─── Quoted passage ───

# Help. Unknown Song I Heard In Concert



## Aaron2007 (Mar 30, 2007)

I was at the Johann Strauss Gala Concert in London last year, but the name of one of the many great songs I heard has gone blank.

I was lucky to record part of it live with my dictaphone which I left in my pocket after work.

The quality is poor, but does anyone know the name of this tender yet glass breaking song?

http://www.zippyvideos.com/1462091686828536/theatre_concert/

P.S. I love classical music, but there's nothing like a hot jazz band.


----------



## Kurkikohtaus (Oct 22, 2006)

I believe that's Rosalinda's aria from *Die Fledermaus*, but I could be confusing it with an aria from *Zigeunerbaron*... not exactly my preferred or specialized genre.

Any operetta experts here?


----------



## Guest (Apr 17, 2007)

─── Recorded data ───

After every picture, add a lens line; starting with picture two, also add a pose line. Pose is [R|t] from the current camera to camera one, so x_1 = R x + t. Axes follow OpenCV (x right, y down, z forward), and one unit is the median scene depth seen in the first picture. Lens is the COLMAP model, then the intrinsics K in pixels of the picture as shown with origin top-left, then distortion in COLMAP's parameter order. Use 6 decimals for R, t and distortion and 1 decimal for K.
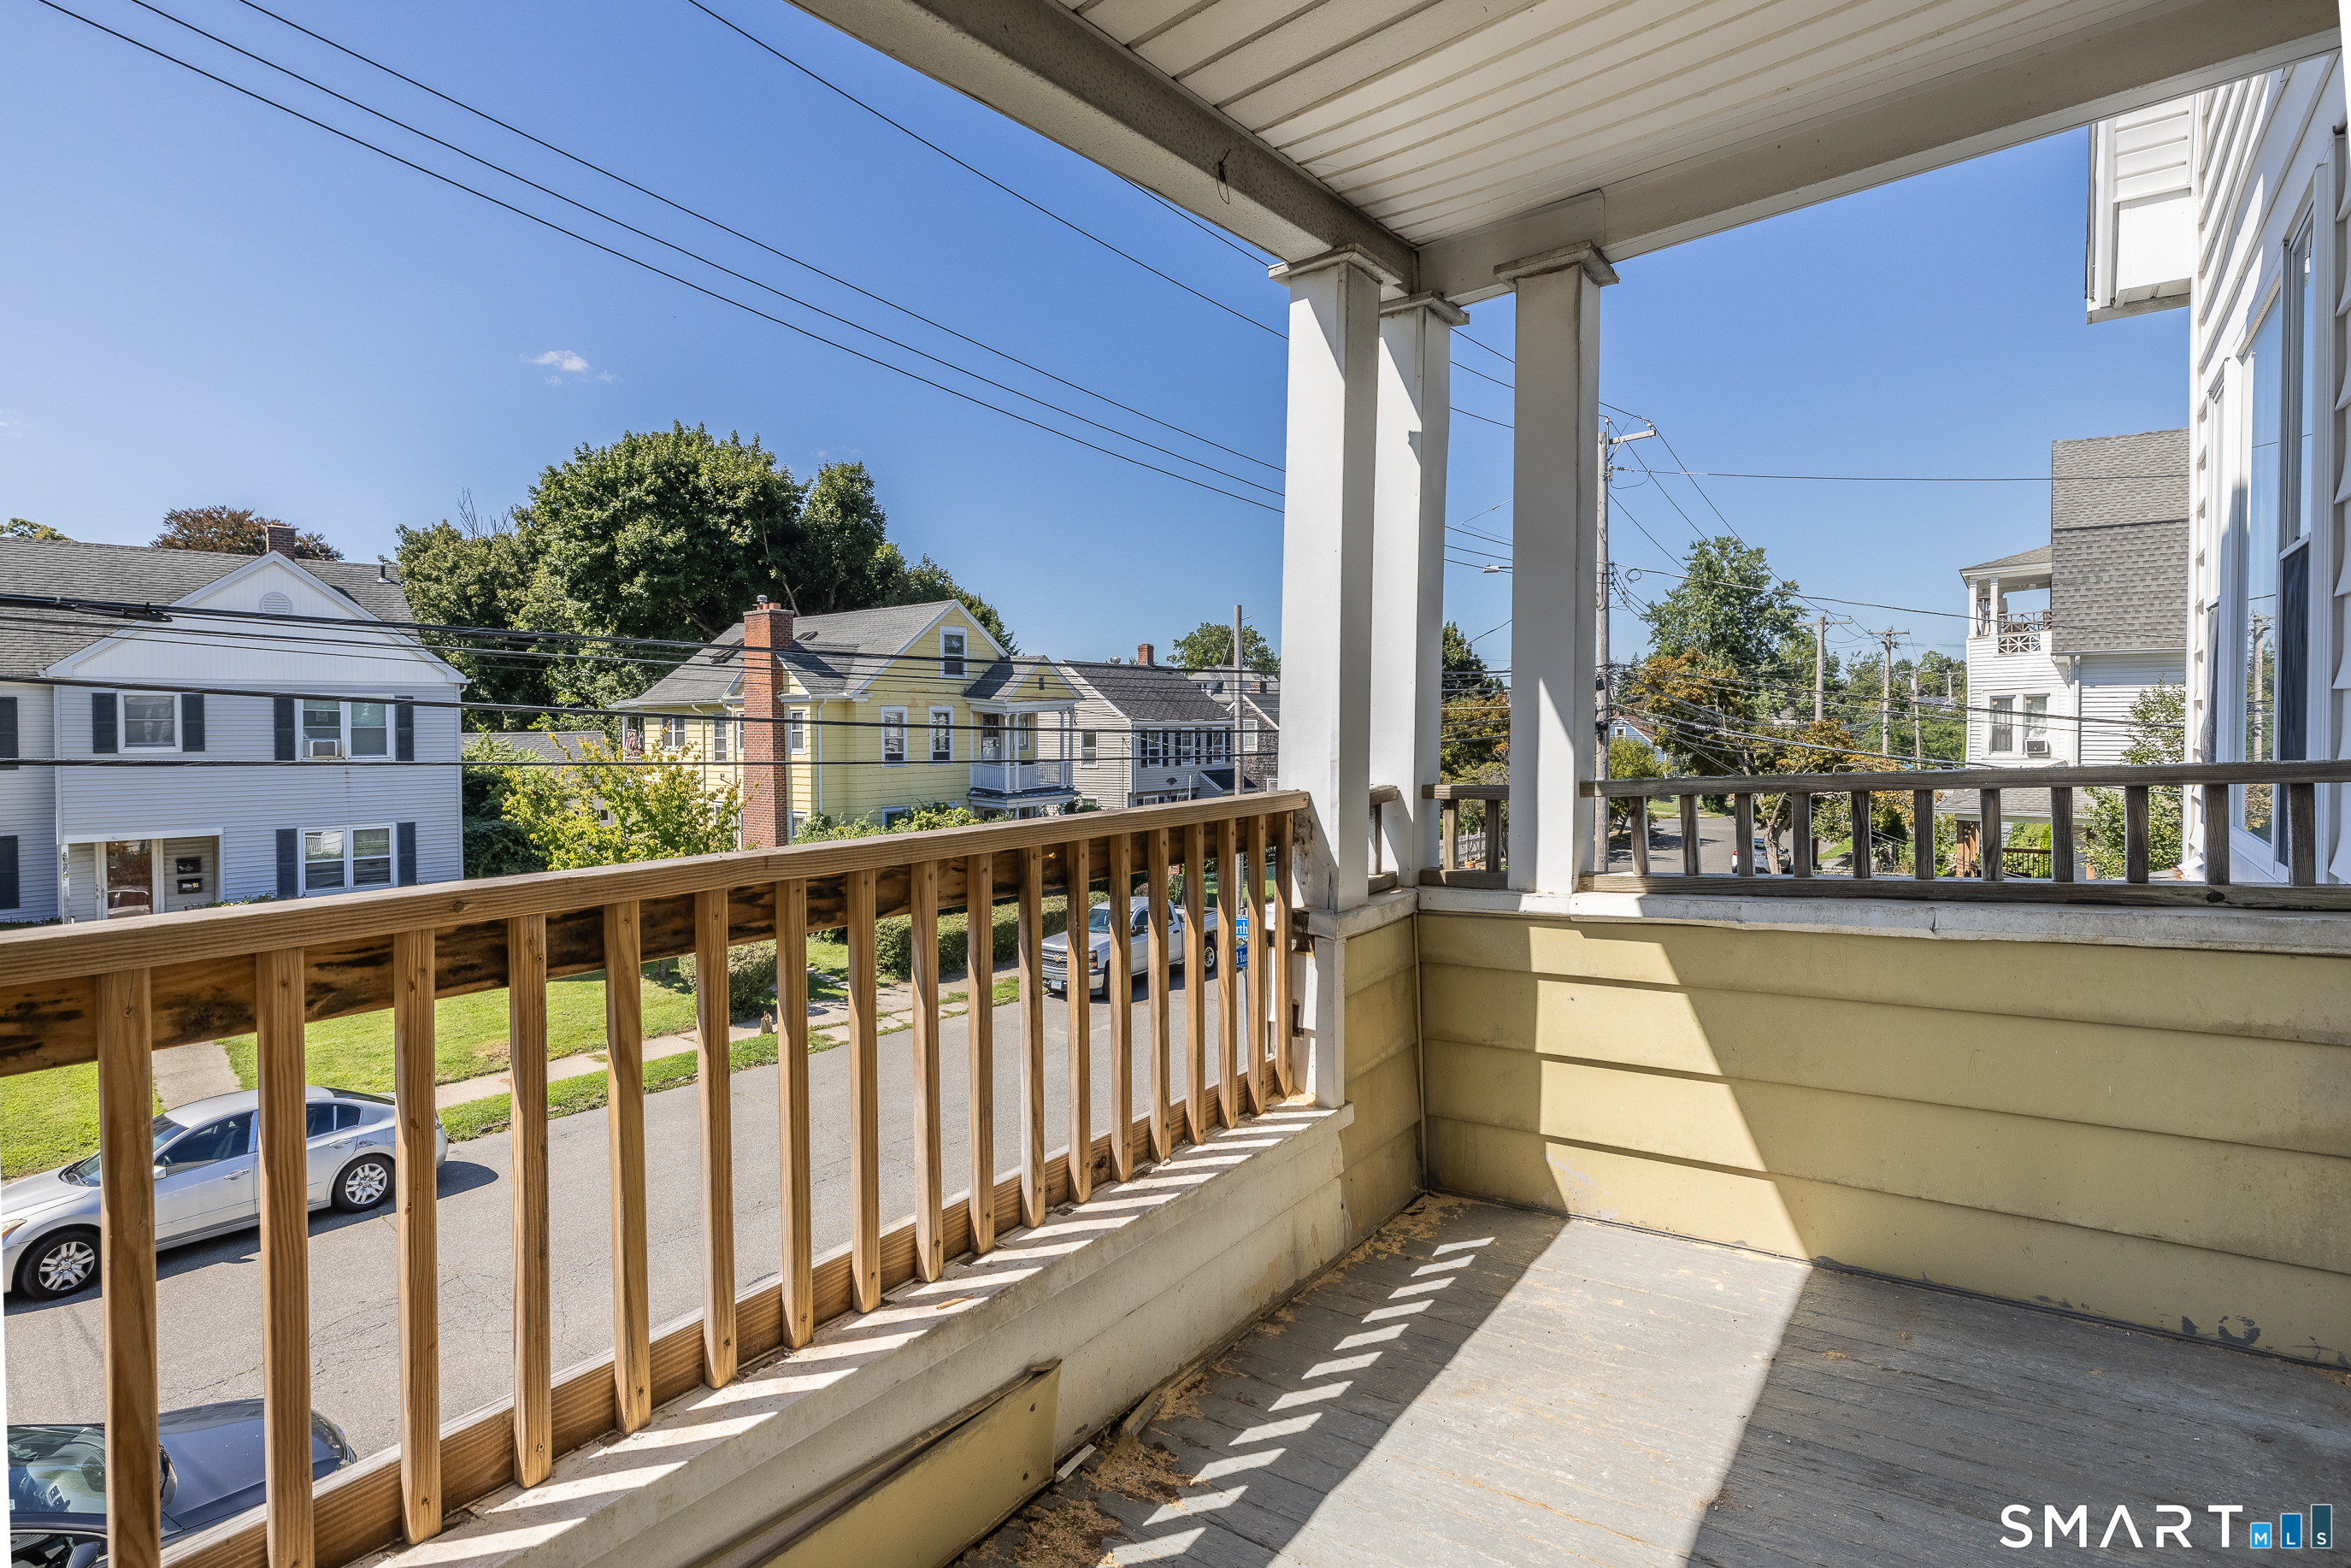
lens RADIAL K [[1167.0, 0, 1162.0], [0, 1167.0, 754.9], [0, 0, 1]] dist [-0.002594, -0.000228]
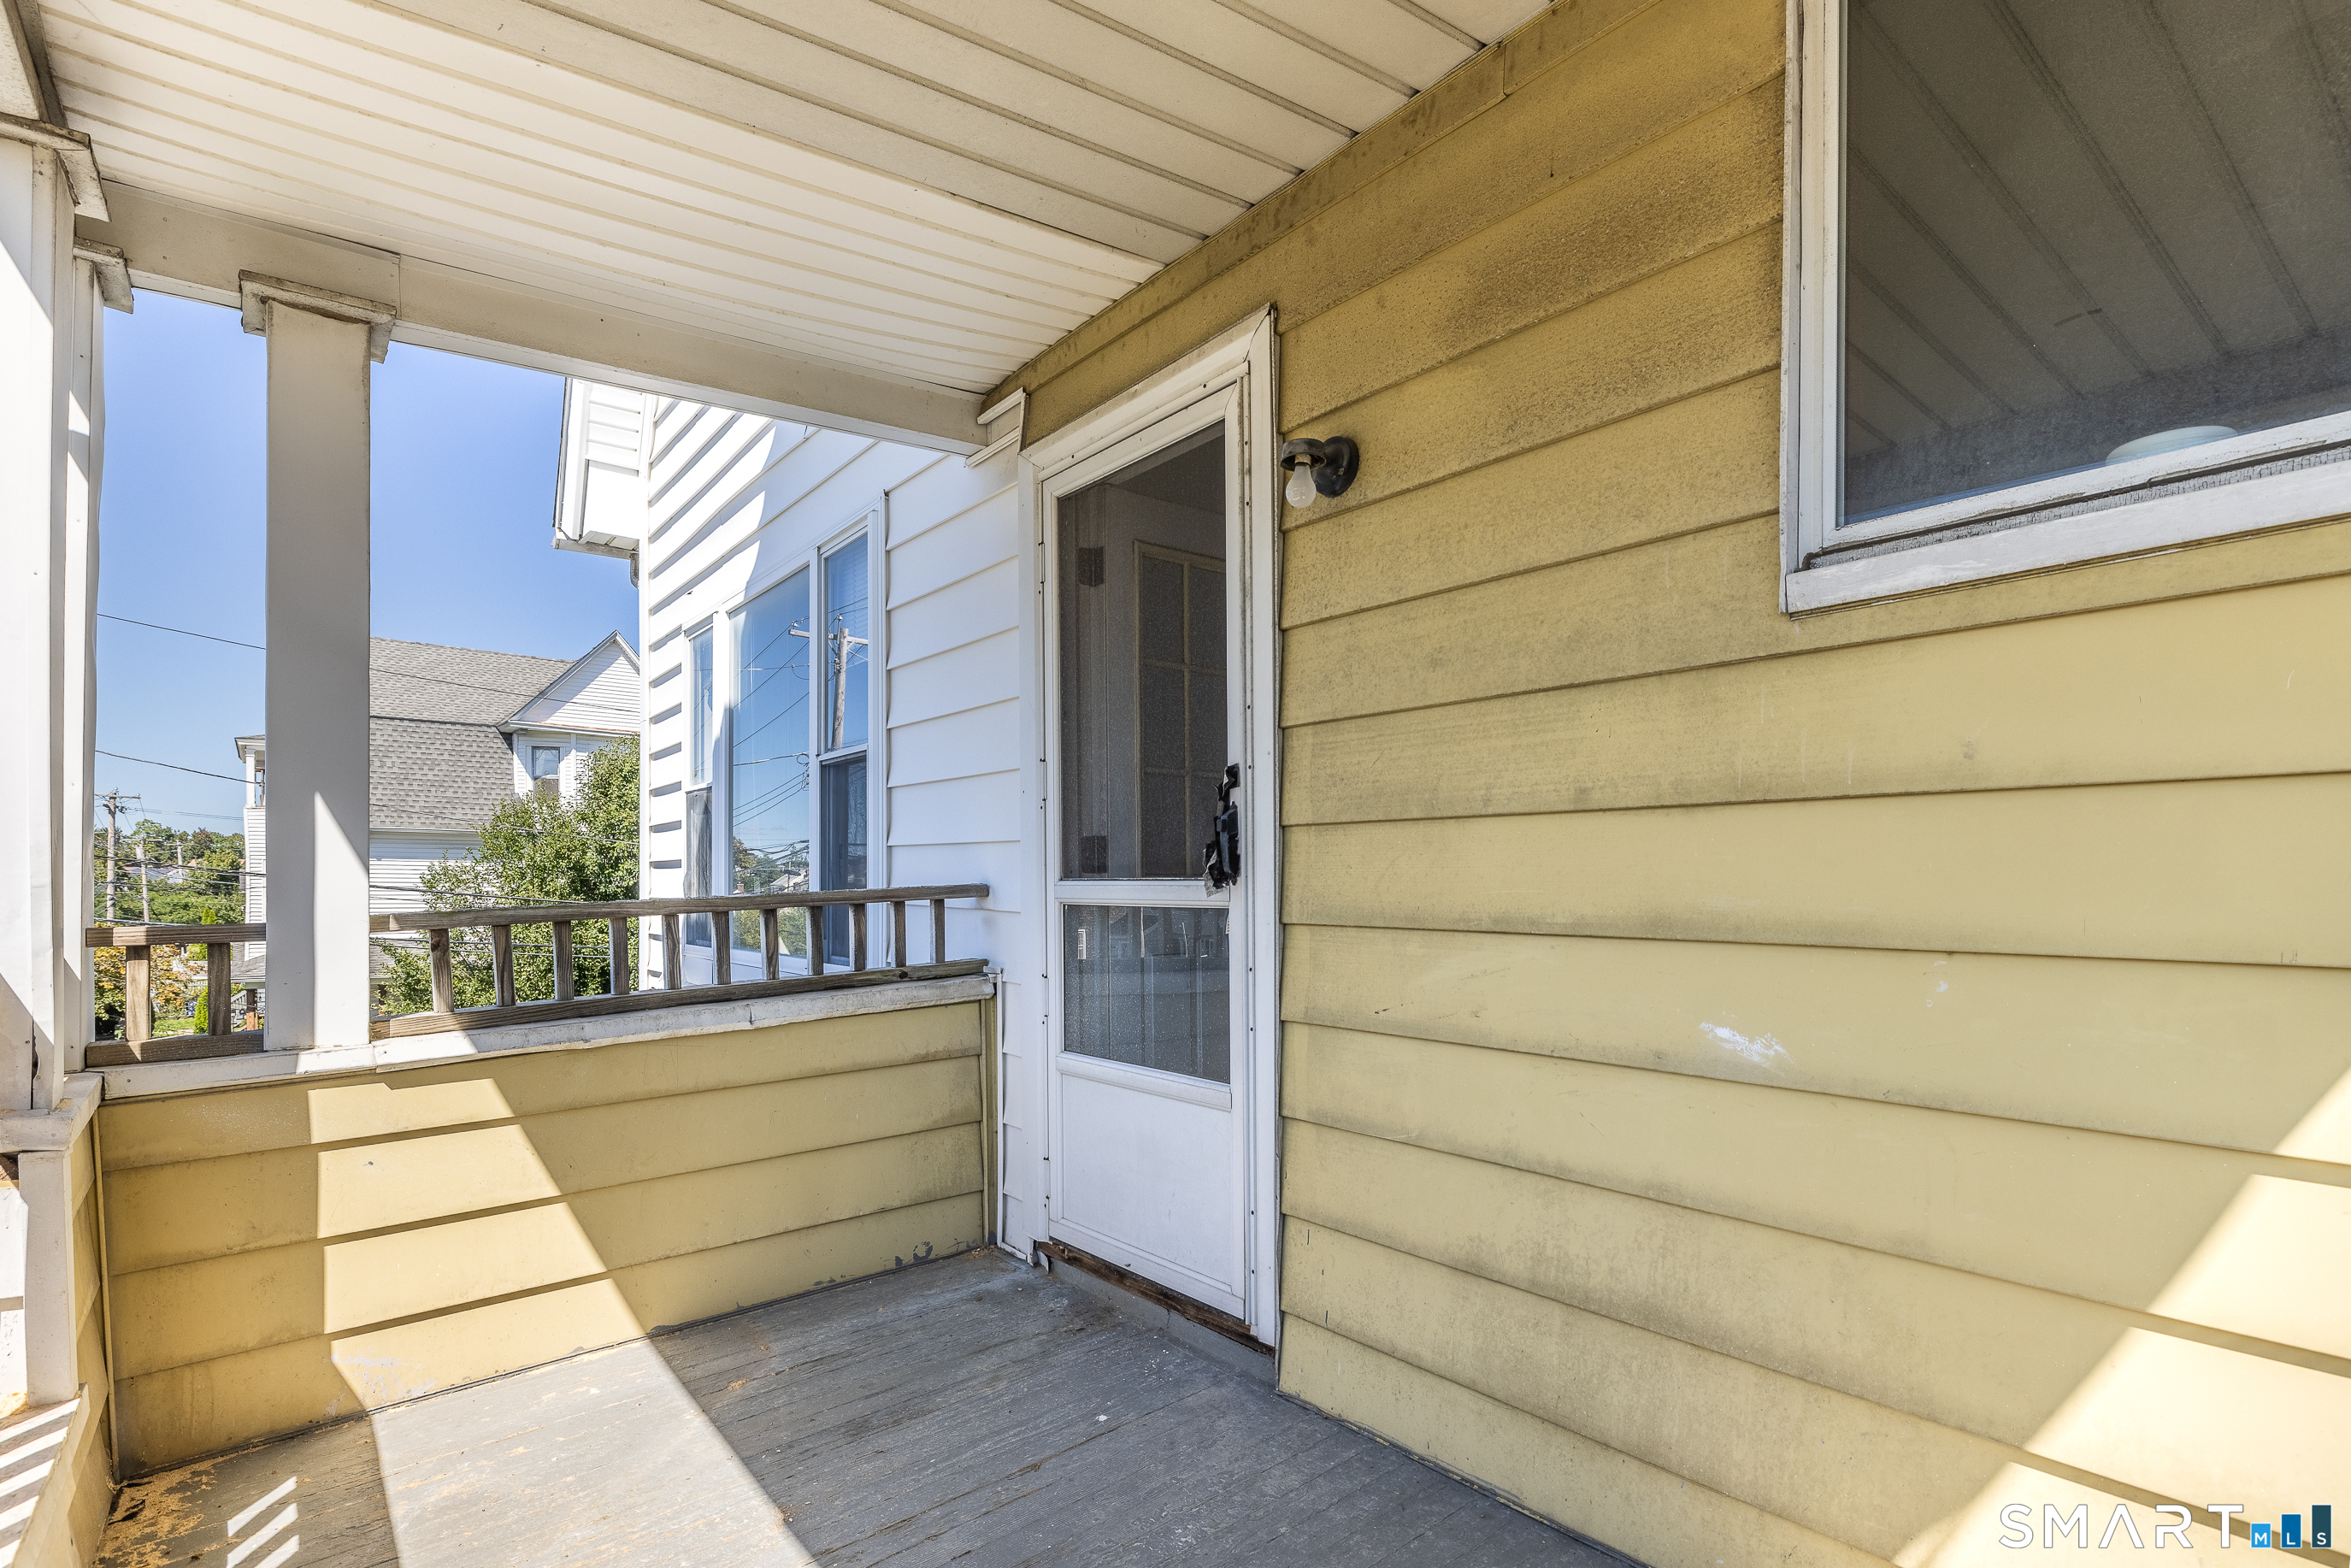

───

▶ _Work to be completed_:
Continue the forum thread about identifying a song from the Johann Strauss gala concert by writing the Guest post that follows its last header.

▶ _Response to this exercise_:
I think that it is the Laughing Song "Mein Herr Marquis" from:

DIE FLEDERMAUS - ZWEITER AKT:

ADELE : 
Mein Herr Marquis,
einMann wie Sie sollt' besser das verstehen,
Darum rate ich nur genauer sich die Leute anzusehen!
Die Hand ist doch wohl gar so fein, 
Ach! Dies Füßchen, so zierlich, so klein,ach!
Die Sprache, die ich führe, die Taille, die Tournüre,
Dergleichen finden Sie bei einer Zofe nie!
Gestehen müssen Sie fürwahr,
sehr komisch dieser Irrtum war!
Ja, sehr komisch.
Ha ha ha, Ist die Sache, Ha ha ha,
D'rum verzeih'n Sie, Ha ha ha, Wenn ich lache,
Ha ha ha...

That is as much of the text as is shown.